Thailand is the home of ornate temples, dense rainforests, crystal clear oceans, and picturesque sandy beaches. But it is also known for some of the most flavourful food in the world. Exotic flavors of lemongrass, Thai basil, and ginger combined with the fresh zing of Thai chili come together to create aromatic curry sauces that have become popular dishes all around the globe. There are Thai restaurants popping up around every city corner that will entice your tastebuds and leave you wanting to try each and every Thai curry possible. But with so much choice, where do you even start? Do not worry, this guide will give you the low-down on the most popular Thai curries that you just have to try.

Thai Curry Basics

To give them that slightly sweet creamy flavor, Thai curries use coconut milk as the base, combining it with fresh herbs and spices to get those enticing flavors and aromas. Generally, the dishes contain some kind of meat, usually beef, chicken, or shrimp, but these can easily be substituted for vegetarian options like tofu. However, most Thai curries do use either shrimp paste, fish sauce, or both to create the finishing flavors. If you’re a vegetarian, it’s best to be aware of this. But if you’re testing out the flavor combinations for yourself and throwing together your own Thai-style curry using quality kitchenware from cooksboutique.com, then you can take the reins and add your own spice and flair.  

Massaman Curry (Kaeng Massaman)

More popular in the southern regions of the country, Massaman is a mild coconut curry, characterized by the addition of cinnamon and cardamom, which give it rich earthy flavors with a hint of sweetness. Lemongrass, garlic, and galangal are used alongside these spices to give it that Thai Indian fusion. Commonly cooked with beef or chicken, stewed with potato, and served with a sprinkling of peanuts on top.

Green Curry (Kaeng Khiao Wan)

Out of all the Thai curries, the green curry is the most coconutty but also the spiciest. It combines sweetness, with a hint of saltiness, a slight sour zing, and intense heat. Thai sweet basil is used alongside kaffir lime leaves to give the soup like curry its aromatic flavors, fresh green chilies provide the fierce heat, and you will usually find it cooked with aubergine and chicken.

Red Curry (Kaeng Phed)

Like the green curry, the red curry also has a soup-like consistency. It uses a coconut milk base and most of the same ingredients, just proportioned in slightly different measures. The main difference is the use of dried red chili paste rather than fresh green chilies.

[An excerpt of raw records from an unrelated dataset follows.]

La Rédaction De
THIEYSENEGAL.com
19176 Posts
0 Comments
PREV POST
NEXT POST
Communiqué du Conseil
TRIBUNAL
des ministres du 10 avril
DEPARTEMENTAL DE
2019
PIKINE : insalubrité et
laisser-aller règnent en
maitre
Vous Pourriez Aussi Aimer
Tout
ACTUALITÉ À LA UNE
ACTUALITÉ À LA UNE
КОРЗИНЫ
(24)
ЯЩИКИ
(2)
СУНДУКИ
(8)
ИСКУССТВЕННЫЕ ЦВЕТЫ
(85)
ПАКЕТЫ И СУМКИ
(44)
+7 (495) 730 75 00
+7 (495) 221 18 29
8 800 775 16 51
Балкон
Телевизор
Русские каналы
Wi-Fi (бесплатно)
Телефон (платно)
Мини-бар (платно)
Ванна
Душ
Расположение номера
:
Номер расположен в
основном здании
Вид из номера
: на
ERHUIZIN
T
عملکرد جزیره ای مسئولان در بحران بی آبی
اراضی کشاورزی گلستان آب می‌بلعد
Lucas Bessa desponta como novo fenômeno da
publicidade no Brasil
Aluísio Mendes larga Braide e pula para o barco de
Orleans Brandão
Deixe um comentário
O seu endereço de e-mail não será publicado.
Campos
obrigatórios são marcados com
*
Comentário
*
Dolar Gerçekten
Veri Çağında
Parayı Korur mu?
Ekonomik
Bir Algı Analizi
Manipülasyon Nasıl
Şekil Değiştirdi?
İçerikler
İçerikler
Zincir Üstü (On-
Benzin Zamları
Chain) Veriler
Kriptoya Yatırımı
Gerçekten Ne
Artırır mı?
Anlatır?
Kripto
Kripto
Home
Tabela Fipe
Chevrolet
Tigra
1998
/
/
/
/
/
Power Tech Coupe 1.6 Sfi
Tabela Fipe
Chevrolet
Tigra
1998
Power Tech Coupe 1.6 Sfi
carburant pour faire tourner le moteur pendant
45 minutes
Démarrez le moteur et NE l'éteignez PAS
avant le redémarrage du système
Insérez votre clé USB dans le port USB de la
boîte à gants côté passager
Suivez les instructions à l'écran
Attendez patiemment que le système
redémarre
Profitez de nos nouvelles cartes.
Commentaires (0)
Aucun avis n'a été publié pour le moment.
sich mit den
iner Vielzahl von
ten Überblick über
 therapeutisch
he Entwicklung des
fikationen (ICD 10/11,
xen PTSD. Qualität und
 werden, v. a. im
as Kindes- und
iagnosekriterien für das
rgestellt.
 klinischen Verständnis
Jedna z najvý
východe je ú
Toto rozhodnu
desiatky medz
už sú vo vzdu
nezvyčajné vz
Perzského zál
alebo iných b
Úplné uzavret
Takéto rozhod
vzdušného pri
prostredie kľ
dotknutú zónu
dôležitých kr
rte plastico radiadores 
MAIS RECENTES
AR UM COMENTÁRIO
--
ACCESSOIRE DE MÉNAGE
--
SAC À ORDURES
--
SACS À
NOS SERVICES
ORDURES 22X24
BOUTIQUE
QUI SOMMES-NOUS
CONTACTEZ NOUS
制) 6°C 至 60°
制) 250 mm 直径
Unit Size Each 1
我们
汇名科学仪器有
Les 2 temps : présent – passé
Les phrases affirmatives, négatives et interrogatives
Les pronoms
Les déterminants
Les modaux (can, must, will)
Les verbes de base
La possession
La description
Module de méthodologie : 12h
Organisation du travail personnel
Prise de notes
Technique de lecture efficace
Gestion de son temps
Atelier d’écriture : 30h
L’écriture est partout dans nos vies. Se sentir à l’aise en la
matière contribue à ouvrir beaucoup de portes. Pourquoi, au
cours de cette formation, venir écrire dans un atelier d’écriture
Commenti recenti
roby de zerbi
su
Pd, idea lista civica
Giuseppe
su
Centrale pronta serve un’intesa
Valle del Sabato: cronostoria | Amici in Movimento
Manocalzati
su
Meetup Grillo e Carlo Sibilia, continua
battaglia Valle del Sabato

Not as spicy as the green, but still hot, and usually served with beef.

Penang Curry (Kaeng Phanaeng)

Arguably one of the most popular, the Penang curry uses most of the same ingredients as the red curry but adds an extra flare through the addition of cumin, coriander, nutmeg, and peanuts. Penang curry is milder and less soup-like, but arguably one of the most popular of all the Thai curries.

The flavors of Thailand are unique, intense, and satisfying. It tastes fresh, with both a sweet and savory essence perfectly proportioned with the spices and herbs. Now you’ve just got to figure out which one is your favorite.